Constraints, scarcity, or urgent needs drive innovation, so i don not see autoritative pushes vs tech-for-freedom as a zero sum game (probably an even better description of why we disagree?).
Since businesses belong to the fabric of society, sometimes business rules goes into laws.
And sometimes whatever a government thinks is ok goes down there, principles be damned.
And yes occasionaly you get the guy that needs to go to jail, Prometheus-style. Clearly, Zimmermann. Arguably, Snowden. Provocatively, Kim DotCom.
So yes, banning VPNs is bad, but isn't it true that we have this problem because everyone can just flip on a VPN at any given moment?

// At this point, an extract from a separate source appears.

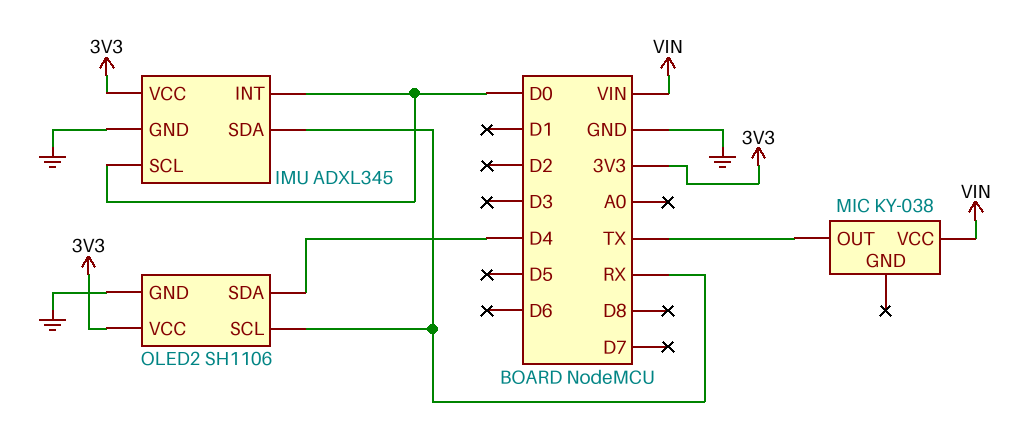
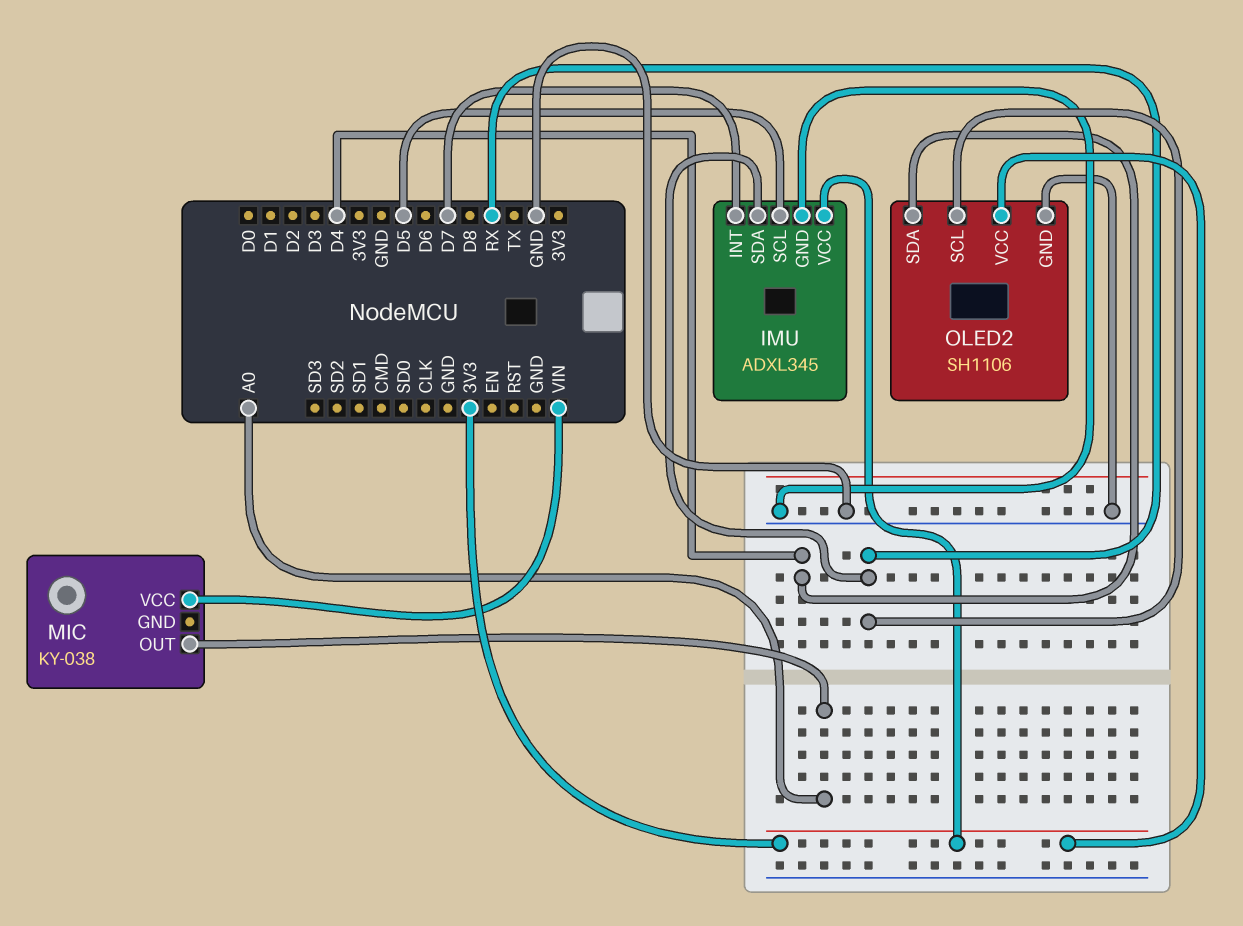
IMU pin INT: D0 -> D7
IMU pin SCL: D0 -> D5
MIC pin OUT: TX -> A0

Is this not a manifestation of a right that we have "acquired", in some sense?
In this context the EU has done, and is still doing the "good" thing: the EU wallet has not been assigned a budget and shipped over for development to Accenture or Oracle or any other private business. It has been given to open source researchers, and it leverages lessons learnt while building decentralized solutions.
While "everyone" was busy scamming users with ICOs, the EU has taken an interest on Zero Knowledge Proofs.
And EU bureaucrats have talked to nerds to understand if there is a way to have age verification and preserve privacy and make all the things that me (and you want).
Because, EU has been a global pioneer in elevating data protection to constitutional/human-rights status. Data protection worldwide, in the past decades, rests on me and you worrying and "fighting between each others", but mostly on the EU listening to us and being a global pioneer in elevating data privacy to constitutional/human-rights status, via Article 8.
To flip you statement:
the outcome of this is not the worst case of a single measure - the outcome in many cases will be the combination of measures taken by most forward looking governments across the globe that each protect certain freedoms.